The Venerable John Henry Cardinal Newman (February 21, 1801 – August 11, 1890) was an English convert to Catholicism, later made a cardinal.

Sourced

  • Lead, Kindly Light, amid the encircling gloom,
    Lead Thou me on!
    The night is dark, and I am far from home—
    Lead Thou me on!
    Keep Thou my feet: I do not ask to see
    The distant scene,—one step enough for me.
  • And with the morn those angel faces smile
    Which I have loved long since and lost awhile.
  • May He support us all the day long, till the shades lengthen, and the evening comes, and the busy world is hushed, and the fever of life is over, and our work is done!
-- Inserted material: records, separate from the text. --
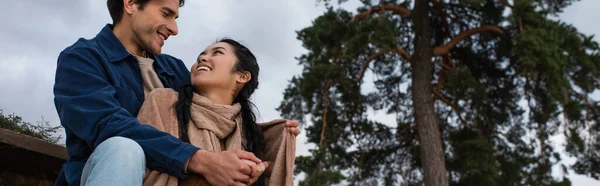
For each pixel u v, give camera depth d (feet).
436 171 48.44
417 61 53.36
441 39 59.16
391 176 63.00
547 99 51.96
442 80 58.80
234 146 7.09
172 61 8.84
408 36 56.85
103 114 6.57
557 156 56.90
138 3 7.93
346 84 49.32
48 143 11.68
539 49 47.44
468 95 53.88
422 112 51.13
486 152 54.34
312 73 48.47
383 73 58.85
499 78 59.16
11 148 11.52
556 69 47.98
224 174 6.29
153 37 7.95
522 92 57.41
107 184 5.59
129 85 7.50
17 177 12.80
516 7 49.75
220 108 7.15
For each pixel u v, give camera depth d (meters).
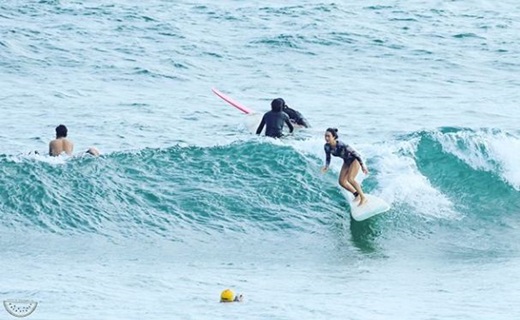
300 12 156.75
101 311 49.12
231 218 71.62
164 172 76.00
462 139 80.00
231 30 143.88
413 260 65.31
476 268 62.97
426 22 153.88
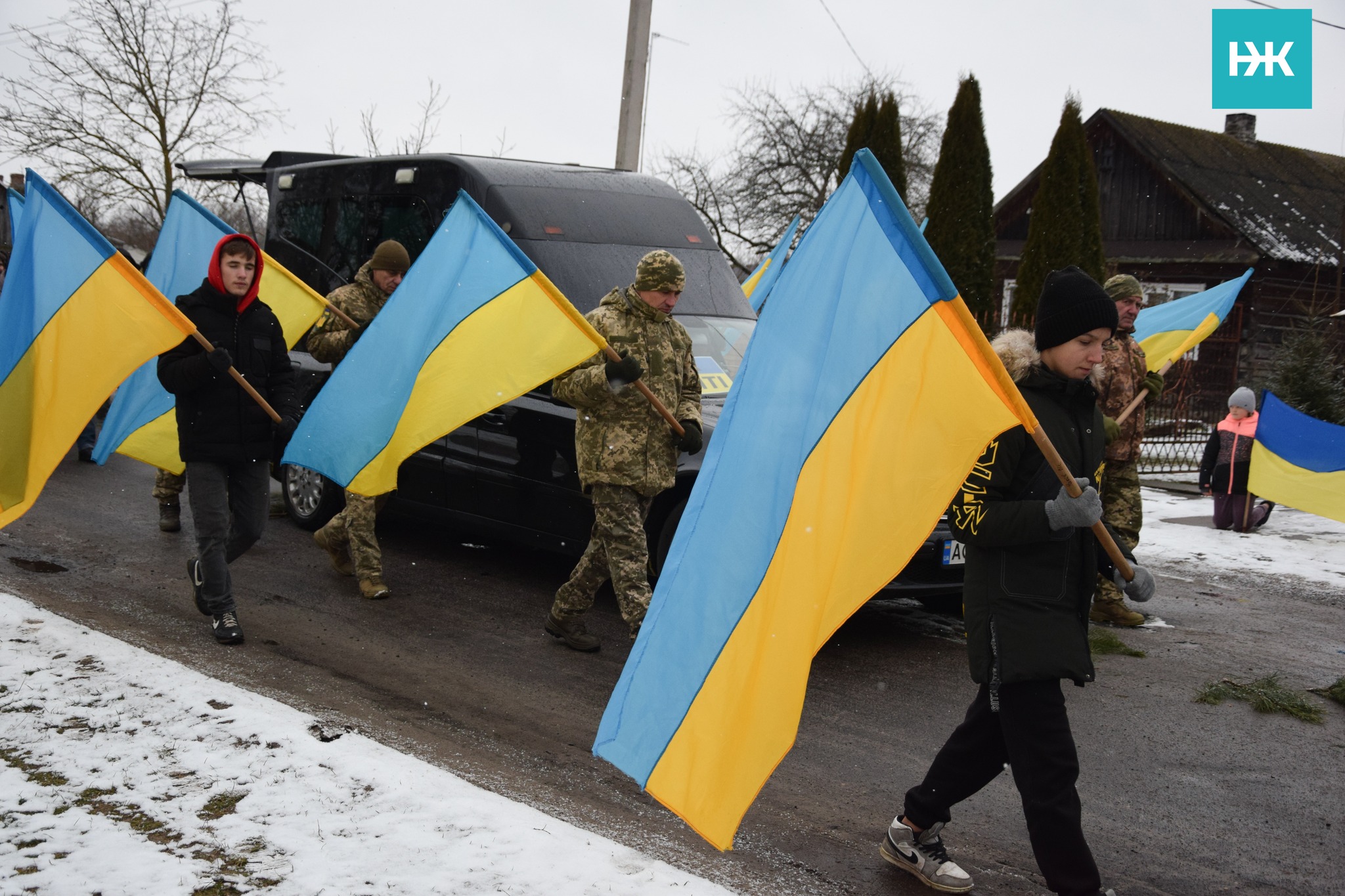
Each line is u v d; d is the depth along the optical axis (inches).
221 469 199.3
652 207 281.9
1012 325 624.7
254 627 215.2
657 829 136.6
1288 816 149.3
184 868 114.4
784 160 1120.8
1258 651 230.5
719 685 106.0
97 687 165.9
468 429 259.9
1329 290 880.9
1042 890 126.0
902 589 216.2
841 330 109.6
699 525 109.4
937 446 105.8
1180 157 982.4
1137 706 192.1
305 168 327.3
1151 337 297.1
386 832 124.2
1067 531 108.1
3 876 112.3
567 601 208.5
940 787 123.0
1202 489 393.1
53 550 265.3
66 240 187.5
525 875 115.4
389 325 204.5
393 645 209.8
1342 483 340.5
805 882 124.9
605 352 185.9
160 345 186.2
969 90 631.8
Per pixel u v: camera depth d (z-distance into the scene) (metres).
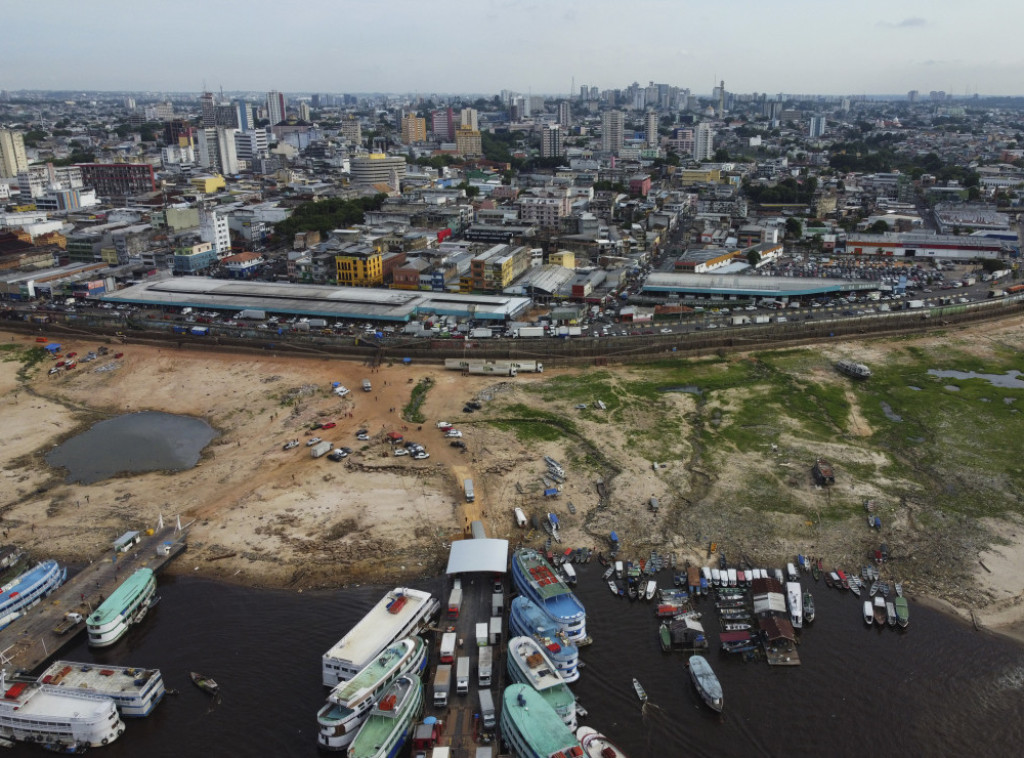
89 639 112.19
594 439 173.25
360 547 135.25
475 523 138.12
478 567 121.62
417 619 112.50
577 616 110.50
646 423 181.62
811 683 105.19
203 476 160.88
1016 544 135.50
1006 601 121.25
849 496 150.38
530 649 104.06
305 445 173.12
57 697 99.19
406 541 137.00
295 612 119.50
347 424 182.50
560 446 170.25
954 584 125.50
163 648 112.31
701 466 161.75
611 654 110.88
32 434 182.12
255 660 109.94
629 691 104.25
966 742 96.12
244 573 128.88
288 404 195.12
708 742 96.12
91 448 175.88
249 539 137.75
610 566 129.88
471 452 167.50
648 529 140.38
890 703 102.00
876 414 188.12
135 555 131.12
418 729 94.06
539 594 114.81
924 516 143.88
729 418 184.88
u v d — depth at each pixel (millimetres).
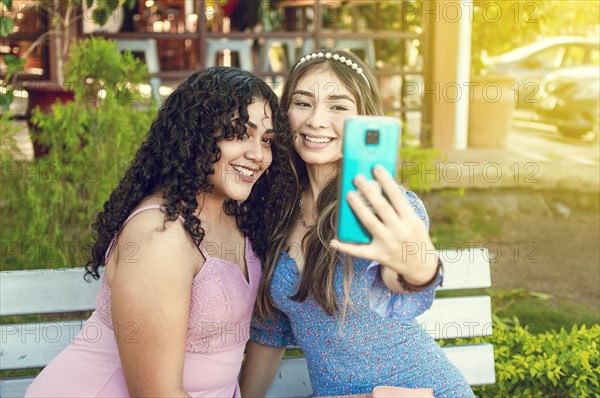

Then in His mercy may He give us safe lodging, and a holy rest, and peace at the last!
  • Firmly I believe and truly God is Three, and God is One;
    And I next acknowledge duly Manhood taken by the Son.
  • So living Nature, not dull Art,
    Shall plan my ways and rule my heart.
  • Ex umbris et imaginibus in vertitatem!
    • Translation: From shadows and symbols into the truth!
    • His own epitaph at Edgbaston
  • Flagrant evils cure themselves by being flagrant.

Lectures on the Present Position of Catholics in England (1851)

  • After he had gone over the mansion, his entertainer asked him what he thought of the splendours it contained; and he in reply did full justice to the riches of its owner and the skill of its decorators, but he added, "Lions would have fared better, had lions been the artists."
    • Lecture I, Section 1
  • Nothing would be done at all, if a man waited till he could do it so well, that no one could find fault with it.
    • Lecture IX

The Idea of a University (1873)

  • There is a knowledge which is desirable, though nothing come of it, as being of itself a treasure, and a sufficient remuneration of years of labor.
    • Discourse V, pt. 6
  • Knowledge is one thing, virtue is another.
    • Discourse V, pt. 9
  • The world is content with setting right the surface of things.
    • Discourse VIII, pt. 8
  • A great memory does not make a philosopher, any more than a dictionary can be called grammar.
    • Discourse VIII, pt. 10

An Essay on the Development of Christian Doctrine (1878)

  • To be deep in history is to cease to be protestant.
    • Introduction, Part 5

Unsourced

  • Where good and ill together blent,
    Wage an undying strife.
    • A Martyr Convert.
  • There is in stillness oft a magic power
    To calm the breast when struggling passions lower,
    Touched by its influence, in the soul arise
    Diviner feelings, kindred with the skies.
    • Solitude.

Attributed

  • Ability hits the mark where presumption overshoots and diffidence falls short.
  • To live is to change, and to perfect life is to have changed often.